Web of Science Citations: 43
Abstract

Magnetic reconnection is a process of magnetic field topology change, which is one of the most fundamental processes happening in magnetized plasmas. In most astrophysical environments, the Reynolds numbers corresponding to plasma flows are large and therefore the transition to turbulence is inevitable. This turbulence, which can be pre-existing or driven by magnetic reconnection itself, must be taken into account for any theory of magnetic reconnection that attempts to describe the process in the aforementioned environments. This necessity is obvious as three-dimensional high-resolution numerical simulations show the transition to the turbulence state of initially laminar reconnecting magnetic fields. We discuss ideas of how turbulence can modify reconnection with the focus on the Lazarian \& Vishniac (Lazarian \& Vishniac 1999 Astrophys. J. 517, 700-718 (doi: 10.1086/307233)) reconnection model. We present numerical evidence supporting the model and demonstrate that it is closely connected to the experimentally proven concept of Richardson dispersion/diffusion as well as to more recent advances in understanding of the Lagrangian dynamics of magnetized fluids. We point out that the generalized Ohm's law that accounts for turbulent motion predicts the subdominance of the microphysical plasma effects for reconnection for realistically turbulent media. We show that one of the most dramatic consequences of turbulence is the violation of the generally accepted notion of magnetic flux freezing. This notion is a cornerstone of most theories dealing with magnetized plasmas, and therefore its change induces fundamental shifts in accepted paradigms, for instance, turbulent reconnection entails reconnection diffusion process that is essential for understanding star formation.

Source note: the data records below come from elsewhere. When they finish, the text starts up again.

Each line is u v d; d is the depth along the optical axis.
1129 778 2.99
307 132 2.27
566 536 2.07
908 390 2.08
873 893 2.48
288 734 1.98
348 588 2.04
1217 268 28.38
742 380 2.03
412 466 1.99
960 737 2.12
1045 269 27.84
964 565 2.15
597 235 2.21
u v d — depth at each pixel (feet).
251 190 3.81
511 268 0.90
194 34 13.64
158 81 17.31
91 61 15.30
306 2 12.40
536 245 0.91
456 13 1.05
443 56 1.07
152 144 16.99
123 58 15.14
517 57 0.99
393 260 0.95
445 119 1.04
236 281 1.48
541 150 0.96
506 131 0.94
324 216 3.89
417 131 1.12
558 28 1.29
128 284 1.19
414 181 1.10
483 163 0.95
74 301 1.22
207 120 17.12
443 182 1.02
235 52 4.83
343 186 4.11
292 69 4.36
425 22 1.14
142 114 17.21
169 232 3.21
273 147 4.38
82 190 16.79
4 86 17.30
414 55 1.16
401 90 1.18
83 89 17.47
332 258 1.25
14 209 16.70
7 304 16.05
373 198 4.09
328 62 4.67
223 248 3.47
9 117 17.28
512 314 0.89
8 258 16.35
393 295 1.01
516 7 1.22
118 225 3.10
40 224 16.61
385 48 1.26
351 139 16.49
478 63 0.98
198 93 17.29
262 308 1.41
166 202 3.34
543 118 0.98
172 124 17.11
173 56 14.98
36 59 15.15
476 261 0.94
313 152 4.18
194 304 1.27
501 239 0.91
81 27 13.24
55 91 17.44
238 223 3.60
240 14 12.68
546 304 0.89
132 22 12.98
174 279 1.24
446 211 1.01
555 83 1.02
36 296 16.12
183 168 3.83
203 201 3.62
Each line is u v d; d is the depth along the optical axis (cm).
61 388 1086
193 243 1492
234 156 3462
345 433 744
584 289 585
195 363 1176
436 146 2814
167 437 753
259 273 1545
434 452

We argue that at sufficiently high Reynolds numbers the process of tearing reconnection should transfer to turbulent reconnection. We discuss flares that are predicted by turbulent reconnection and relate this process to solar flares and gamma-ray bursts. With reference to experiments, we analyse solar observations in situ as measurements in the solar wind or heliospheric current sheet and show the correspondence of data with turbulent reconnection predictions. Finally, we discuss first-order Fermi acceleration of particles that is a natural consequence of the turbulent reconnection. (AU)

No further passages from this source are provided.